Fruitfulness is about more than individual spirituality. Jesus had been with the disciples for some time — a significant amount of time with just a few people, twelve people. He was teaching them about friendship with God, which involved prayer and the reading of scripture. He gave them a command and an invitation: love one another.
But it was always about more than an individual’s spiritual life or a group of people and their love for each other. He was not teaching them to be a closed group, an inwardly focused group. He wanted the disciples to bear fruit; he wanted their lives to make a positive difference in the lives of others who had yet to come to know God’s love. He calls us to do the same. We exist to make life better for others outside our own circle of family and close friends.
When we pray “thy kingdom come, thy will be done, on earth as it is in heaven”, they are words with a profound meaning after the resurrection. Christ was not speaking of a kingdom in some far distant future, or up in the clouds. He was speaking of the here and now. Christ came to show us that we exist to bring God’s kingdom here on earth. His words to his disciples after the resurrection made it clear his kingdom work was to continue, and we are to make new disciples and help to transform lives.

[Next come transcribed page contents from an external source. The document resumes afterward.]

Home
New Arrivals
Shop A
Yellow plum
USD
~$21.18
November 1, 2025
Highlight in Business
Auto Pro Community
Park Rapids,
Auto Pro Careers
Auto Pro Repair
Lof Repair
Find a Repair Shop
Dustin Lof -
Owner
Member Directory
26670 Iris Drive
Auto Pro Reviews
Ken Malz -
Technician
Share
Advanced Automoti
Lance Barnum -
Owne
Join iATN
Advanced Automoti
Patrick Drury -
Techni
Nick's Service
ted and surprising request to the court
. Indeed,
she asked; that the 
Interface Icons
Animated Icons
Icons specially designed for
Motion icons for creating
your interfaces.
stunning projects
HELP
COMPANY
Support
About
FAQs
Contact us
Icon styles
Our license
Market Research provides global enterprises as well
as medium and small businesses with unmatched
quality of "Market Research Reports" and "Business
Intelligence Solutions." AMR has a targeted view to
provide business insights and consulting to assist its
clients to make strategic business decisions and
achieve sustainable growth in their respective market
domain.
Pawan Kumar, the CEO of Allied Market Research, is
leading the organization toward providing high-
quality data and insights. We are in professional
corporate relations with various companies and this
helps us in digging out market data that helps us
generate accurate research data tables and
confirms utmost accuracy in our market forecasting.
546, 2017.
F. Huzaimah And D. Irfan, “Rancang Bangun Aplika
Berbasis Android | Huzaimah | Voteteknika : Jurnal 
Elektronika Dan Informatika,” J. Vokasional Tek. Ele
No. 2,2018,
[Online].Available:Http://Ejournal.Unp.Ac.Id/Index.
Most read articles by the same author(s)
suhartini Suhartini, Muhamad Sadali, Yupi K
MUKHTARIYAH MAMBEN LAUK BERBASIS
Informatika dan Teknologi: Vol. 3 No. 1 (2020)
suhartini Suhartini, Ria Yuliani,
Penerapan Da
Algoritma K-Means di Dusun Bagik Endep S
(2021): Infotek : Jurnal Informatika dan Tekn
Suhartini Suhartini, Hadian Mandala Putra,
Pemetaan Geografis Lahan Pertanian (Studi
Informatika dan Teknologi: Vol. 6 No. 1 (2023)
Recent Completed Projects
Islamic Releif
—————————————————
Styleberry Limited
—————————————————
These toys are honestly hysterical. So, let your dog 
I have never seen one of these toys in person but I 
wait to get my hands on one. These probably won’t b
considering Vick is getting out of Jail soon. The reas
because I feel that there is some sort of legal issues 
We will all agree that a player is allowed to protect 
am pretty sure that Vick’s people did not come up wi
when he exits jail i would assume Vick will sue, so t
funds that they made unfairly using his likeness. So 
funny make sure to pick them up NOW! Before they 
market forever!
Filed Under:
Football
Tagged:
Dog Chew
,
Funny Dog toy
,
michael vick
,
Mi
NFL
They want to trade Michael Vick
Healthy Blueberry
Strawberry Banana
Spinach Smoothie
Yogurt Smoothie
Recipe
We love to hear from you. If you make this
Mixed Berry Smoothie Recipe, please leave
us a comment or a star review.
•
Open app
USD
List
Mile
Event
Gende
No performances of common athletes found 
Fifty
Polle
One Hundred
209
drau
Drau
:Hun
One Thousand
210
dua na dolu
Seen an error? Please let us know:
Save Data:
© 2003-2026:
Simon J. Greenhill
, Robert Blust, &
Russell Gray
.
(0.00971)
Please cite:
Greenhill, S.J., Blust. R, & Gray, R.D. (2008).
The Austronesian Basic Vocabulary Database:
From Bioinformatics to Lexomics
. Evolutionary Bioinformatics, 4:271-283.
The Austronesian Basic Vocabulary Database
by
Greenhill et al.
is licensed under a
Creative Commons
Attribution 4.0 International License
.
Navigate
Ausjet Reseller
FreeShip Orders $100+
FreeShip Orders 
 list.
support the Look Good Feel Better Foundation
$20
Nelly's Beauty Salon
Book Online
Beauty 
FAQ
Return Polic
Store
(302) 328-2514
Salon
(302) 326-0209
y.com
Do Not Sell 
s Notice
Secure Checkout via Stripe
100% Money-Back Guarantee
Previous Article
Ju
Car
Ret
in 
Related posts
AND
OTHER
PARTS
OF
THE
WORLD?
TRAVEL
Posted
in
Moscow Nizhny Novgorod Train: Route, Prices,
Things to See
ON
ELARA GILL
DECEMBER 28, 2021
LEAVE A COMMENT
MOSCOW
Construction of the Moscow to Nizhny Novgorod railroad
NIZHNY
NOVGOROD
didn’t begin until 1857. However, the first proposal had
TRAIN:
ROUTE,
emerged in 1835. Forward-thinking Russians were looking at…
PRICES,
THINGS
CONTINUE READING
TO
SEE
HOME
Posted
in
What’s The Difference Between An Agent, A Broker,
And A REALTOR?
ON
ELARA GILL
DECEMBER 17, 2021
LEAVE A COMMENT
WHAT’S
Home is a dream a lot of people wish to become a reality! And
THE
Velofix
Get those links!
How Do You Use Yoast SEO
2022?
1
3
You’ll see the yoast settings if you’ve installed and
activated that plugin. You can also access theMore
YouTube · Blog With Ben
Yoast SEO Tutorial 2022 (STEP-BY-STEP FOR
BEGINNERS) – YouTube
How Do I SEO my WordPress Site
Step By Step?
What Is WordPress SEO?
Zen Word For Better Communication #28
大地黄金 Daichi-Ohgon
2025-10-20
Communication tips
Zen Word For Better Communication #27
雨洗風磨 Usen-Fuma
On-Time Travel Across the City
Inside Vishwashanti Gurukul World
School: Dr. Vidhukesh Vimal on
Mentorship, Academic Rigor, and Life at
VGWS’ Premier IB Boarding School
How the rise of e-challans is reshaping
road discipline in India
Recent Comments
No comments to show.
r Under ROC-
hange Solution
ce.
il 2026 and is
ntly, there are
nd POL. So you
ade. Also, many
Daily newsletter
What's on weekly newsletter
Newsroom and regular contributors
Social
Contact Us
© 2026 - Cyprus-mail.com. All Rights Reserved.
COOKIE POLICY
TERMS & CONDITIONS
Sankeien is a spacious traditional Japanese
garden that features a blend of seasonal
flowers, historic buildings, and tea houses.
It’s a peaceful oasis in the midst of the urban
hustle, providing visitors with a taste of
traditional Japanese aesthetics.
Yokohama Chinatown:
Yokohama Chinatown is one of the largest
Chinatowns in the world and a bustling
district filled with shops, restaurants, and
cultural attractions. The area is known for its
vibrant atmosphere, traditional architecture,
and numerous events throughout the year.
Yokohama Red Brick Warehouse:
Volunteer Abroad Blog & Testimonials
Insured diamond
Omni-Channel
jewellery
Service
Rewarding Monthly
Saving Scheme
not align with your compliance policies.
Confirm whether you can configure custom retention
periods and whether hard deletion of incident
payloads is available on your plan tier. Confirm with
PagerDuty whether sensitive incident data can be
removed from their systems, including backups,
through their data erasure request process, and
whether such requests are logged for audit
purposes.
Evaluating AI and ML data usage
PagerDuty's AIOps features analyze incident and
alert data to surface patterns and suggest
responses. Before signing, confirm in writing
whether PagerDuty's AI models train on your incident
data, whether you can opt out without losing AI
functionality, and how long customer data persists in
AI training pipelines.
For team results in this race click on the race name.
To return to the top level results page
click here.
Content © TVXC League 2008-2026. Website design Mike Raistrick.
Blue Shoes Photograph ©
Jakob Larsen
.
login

“So that” applies to the church as a whole too, not just to us as individuals. “So that” should accompany every decision we make as a church. When a new program or activity is planned, we should say, “We are doing this program so that…..” Christ expects the answer to “so that” to be “so that others come to know him, and accept him, and grow in faith and knowledge of God’s love”.
Christ died so that we might do good works, bear fruit, and so bring glory to our Father in heaven.
Fruitfulness involves accountability. We are accountable to Christ for the life we have received from him. What is important is that we allow the grace of God to be poured out through us. Through our actions we are to allow the inward and spiritual grace to become an outward and visible sign of God’s love for everyone, so that lives will be transformed, and others will come to accept Christ as their Savior and Lord. It is the only reason we, and this church, exist.